→ **Problem statement**
The lines needed are those below that contain the word "status"; copy each one.

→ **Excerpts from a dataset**
-*-

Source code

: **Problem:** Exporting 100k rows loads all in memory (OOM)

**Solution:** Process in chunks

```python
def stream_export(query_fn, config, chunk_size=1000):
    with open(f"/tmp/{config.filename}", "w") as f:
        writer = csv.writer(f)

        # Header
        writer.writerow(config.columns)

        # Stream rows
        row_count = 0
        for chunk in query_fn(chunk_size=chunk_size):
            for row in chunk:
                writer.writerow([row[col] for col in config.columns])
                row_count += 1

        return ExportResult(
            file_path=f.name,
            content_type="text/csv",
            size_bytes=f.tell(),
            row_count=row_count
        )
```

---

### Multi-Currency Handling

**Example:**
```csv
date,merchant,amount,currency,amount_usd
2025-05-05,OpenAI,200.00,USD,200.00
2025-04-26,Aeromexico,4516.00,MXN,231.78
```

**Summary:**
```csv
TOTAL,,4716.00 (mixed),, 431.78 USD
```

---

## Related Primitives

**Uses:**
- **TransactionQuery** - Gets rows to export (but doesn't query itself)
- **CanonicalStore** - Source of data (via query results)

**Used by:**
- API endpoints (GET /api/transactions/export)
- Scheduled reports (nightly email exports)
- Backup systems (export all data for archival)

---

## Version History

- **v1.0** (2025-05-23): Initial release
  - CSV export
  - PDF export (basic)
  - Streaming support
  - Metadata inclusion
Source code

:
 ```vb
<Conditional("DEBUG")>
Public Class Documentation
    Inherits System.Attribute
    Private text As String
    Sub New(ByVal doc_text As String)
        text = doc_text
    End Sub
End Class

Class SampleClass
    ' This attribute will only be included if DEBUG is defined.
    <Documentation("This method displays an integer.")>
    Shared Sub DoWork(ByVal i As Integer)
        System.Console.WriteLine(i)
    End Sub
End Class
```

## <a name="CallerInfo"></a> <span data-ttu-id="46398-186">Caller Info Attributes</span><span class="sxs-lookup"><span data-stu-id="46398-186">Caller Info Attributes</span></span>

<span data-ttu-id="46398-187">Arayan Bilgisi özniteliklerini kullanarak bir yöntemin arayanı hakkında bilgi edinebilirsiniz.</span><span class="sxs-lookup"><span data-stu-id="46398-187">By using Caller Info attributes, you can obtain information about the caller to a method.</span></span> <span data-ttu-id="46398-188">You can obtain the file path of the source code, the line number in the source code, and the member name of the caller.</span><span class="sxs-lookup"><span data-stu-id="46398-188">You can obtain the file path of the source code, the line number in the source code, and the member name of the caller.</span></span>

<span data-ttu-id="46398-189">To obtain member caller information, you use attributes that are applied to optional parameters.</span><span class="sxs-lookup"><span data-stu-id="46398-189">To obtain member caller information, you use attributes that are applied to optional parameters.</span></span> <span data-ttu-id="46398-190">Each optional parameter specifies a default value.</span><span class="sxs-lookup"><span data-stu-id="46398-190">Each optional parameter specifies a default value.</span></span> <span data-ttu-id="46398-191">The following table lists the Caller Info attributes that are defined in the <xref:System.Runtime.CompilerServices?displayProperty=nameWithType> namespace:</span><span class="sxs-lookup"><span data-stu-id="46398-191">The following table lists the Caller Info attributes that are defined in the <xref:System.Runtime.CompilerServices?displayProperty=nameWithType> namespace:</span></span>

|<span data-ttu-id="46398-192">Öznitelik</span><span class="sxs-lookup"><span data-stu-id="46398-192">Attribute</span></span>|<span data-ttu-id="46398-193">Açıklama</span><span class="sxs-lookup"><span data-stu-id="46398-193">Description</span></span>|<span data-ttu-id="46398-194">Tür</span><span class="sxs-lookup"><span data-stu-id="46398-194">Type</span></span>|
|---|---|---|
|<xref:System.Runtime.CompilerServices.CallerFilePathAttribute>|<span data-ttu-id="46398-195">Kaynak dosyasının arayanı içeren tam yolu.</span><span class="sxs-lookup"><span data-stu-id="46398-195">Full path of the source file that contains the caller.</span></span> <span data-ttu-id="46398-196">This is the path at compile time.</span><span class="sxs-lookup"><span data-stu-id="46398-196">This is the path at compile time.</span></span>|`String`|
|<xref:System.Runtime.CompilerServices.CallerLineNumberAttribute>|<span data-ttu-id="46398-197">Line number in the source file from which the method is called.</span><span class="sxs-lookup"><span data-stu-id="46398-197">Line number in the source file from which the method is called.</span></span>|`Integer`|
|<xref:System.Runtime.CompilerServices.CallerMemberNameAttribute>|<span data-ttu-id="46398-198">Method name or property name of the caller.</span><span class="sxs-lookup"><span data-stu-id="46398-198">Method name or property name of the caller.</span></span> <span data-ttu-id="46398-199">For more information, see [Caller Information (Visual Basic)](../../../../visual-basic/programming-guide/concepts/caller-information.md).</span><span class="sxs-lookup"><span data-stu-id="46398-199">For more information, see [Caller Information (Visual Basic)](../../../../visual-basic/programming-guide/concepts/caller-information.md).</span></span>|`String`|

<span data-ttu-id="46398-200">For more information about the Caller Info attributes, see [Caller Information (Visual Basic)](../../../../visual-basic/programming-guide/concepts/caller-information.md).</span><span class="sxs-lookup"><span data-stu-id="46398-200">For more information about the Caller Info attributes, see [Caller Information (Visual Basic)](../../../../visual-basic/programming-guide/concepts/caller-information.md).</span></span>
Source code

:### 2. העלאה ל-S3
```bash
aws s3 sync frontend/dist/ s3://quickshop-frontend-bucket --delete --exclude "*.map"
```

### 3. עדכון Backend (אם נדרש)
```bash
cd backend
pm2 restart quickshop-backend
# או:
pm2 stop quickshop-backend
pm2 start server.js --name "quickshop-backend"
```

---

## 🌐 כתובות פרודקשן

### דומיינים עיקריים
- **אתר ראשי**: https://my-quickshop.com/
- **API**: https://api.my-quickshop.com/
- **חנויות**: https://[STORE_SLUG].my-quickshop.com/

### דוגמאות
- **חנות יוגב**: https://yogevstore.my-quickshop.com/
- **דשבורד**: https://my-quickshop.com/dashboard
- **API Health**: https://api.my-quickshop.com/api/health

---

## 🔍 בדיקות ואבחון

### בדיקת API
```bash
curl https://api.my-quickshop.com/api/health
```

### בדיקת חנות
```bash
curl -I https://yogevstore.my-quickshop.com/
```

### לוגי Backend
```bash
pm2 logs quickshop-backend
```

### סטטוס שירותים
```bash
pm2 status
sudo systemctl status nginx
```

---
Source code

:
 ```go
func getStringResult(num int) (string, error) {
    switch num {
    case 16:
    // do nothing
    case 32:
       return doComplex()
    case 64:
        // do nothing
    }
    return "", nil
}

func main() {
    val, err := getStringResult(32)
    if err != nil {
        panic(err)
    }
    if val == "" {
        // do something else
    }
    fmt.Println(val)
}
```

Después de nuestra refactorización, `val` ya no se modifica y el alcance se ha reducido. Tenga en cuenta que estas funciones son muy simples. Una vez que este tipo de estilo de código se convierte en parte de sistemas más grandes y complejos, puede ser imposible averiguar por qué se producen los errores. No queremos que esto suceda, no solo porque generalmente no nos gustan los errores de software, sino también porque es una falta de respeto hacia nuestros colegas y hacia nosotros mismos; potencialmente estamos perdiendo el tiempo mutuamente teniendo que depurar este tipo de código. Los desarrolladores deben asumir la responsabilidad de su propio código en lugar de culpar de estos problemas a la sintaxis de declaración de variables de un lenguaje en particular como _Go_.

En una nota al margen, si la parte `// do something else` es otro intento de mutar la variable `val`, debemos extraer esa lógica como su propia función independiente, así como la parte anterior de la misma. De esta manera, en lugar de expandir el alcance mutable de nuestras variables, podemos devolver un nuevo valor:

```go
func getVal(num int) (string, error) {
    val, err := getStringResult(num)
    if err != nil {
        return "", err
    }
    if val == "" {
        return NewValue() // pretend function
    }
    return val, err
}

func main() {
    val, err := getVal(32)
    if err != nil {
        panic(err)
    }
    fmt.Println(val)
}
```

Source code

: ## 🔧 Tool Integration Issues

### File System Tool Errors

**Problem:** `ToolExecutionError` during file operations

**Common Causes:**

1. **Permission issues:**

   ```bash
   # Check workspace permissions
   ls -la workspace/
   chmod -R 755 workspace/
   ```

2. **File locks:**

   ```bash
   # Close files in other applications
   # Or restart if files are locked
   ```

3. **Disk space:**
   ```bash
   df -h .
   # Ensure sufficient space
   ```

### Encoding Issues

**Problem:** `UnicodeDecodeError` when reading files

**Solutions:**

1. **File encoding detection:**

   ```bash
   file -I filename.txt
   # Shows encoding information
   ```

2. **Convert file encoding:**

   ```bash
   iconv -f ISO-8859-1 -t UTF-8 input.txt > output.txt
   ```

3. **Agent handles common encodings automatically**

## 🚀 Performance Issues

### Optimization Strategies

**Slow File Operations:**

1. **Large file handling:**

-*-

→ **Result**
pm2 status
sudo systemctl status nginx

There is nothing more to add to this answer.